Records:
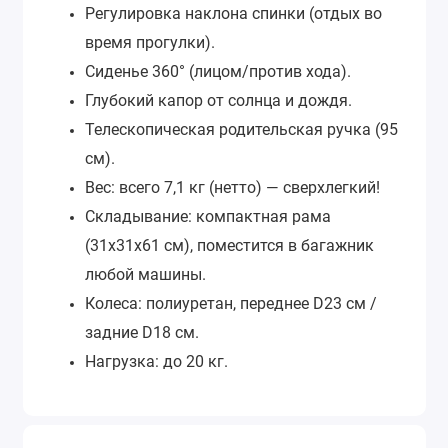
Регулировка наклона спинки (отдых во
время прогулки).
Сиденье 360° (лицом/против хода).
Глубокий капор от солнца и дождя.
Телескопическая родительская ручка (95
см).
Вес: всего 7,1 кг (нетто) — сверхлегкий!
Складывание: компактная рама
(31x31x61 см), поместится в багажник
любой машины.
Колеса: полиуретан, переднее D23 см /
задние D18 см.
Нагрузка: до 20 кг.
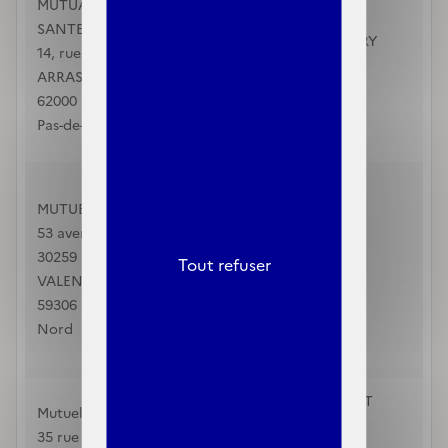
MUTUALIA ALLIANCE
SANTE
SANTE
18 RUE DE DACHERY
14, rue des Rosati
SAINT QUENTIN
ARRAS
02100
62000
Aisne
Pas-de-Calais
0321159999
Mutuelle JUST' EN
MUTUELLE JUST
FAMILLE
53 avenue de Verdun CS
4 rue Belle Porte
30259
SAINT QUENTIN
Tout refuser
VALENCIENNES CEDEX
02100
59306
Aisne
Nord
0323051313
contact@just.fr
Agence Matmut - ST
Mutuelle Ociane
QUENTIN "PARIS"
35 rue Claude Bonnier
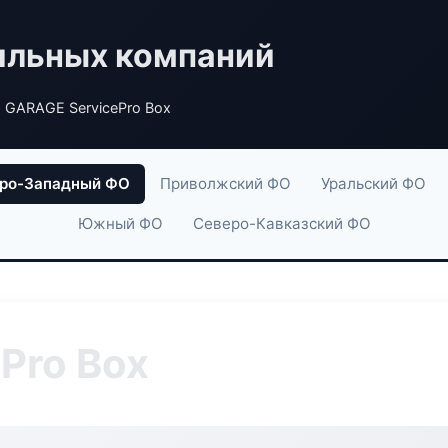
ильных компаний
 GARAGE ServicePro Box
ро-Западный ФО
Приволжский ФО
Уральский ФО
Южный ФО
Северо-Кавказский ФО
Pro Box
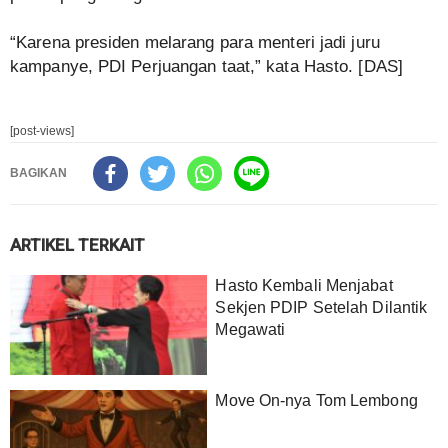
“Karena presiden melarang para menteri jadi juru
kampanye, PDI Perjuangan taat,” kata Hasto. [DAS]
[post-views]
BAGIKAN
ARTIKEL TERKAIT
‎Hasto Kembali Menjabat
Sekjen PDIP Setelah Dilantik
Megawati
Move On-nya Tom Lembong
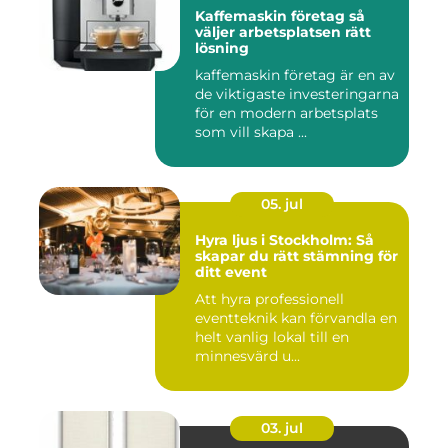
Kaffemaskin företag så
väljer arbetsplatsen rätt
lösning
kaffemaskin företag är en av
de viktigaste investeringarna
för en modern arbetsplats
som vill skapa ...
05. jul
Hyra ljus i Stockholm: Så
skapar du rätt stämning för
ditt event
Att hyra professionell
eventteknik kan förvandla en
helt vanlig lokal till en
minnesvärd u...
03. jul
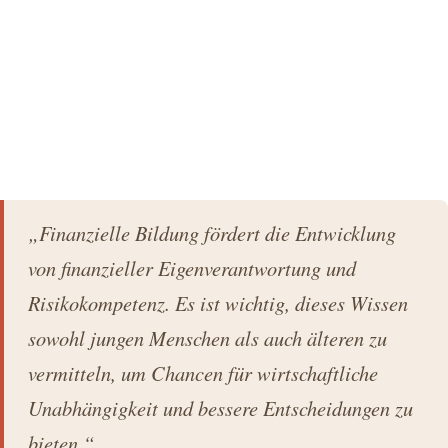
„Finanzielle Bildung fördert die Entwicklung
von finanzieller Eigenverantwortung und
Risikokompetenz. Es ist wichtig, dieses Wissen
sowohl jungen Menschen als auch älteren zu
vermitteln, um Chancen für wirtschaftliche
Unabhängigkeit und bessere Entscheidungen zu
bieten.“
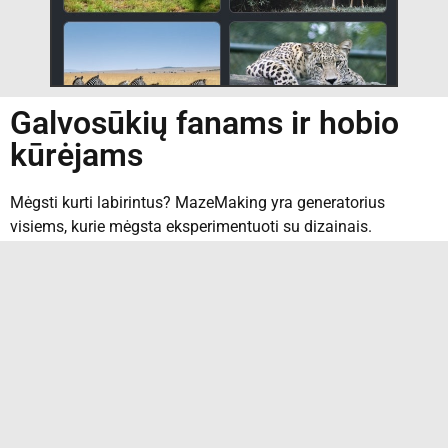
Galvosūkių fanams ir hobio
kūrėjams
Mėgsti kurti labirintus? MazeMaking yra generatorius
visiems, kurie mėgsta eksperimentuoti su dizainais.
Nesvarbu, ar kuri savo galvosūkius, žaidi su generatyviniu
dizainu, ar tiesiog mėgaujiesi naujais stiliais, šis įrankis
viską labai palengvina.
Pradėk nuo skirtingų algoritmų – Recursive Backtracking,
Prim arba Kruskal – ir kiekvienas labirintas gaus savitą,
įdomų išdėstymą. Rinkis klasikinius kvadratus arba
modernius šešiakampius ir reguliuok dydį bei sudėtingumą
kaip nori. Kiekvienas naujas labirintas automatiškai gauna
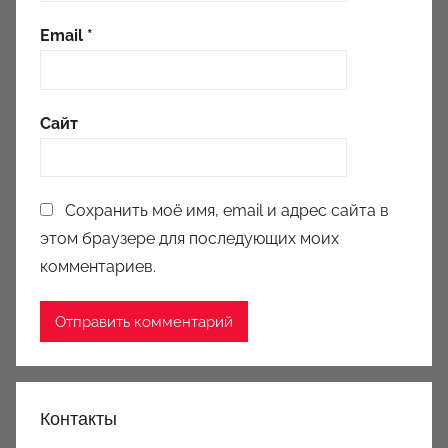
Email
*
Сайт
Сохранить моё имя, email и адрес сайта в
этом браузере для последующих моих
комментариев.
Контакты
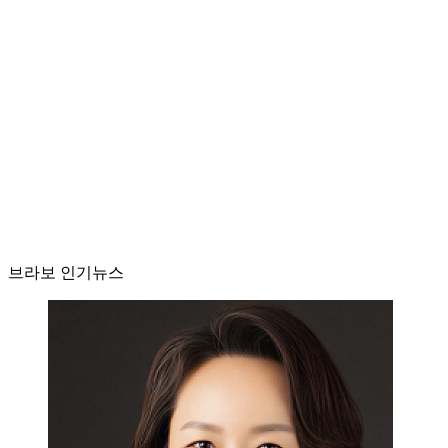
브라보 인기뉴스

Exercise brief: Repeat exactly the lines above, beginning at the one containing "Вес: всего 7,1 кг (нетто) — сверхлегкий!" and ending at the one containing "VALENCIENNES CEDEX". Do not carry over any pictures.

Exercise response:
Вес: всего 7,1 кг (нетто) — сверхлегкий!
Складывание: компактная рама
(31x31x61 см), поместится в багажник
любой машины.
Колеса: полиуретан, переднее D23 см /
задние D18 см.
Нагрузка: до 20 кг.
MUTUALIA ALLIANCE
SANTE
SANTE
18 RUE DE DACHERY
14, rue des Rosati
SAINT QUENTIN
ARRAS
02100
62000
Aisne
Pas-de-Calais
0321159999
Mutuelle JUST' EN
MUTUELLE JUST
FAMILLE
53 avenue de Verdun CS
4 rue Belle Porte
30259
SAINT QUENTIN
Tout refuser
VALENCIENNES CEDEX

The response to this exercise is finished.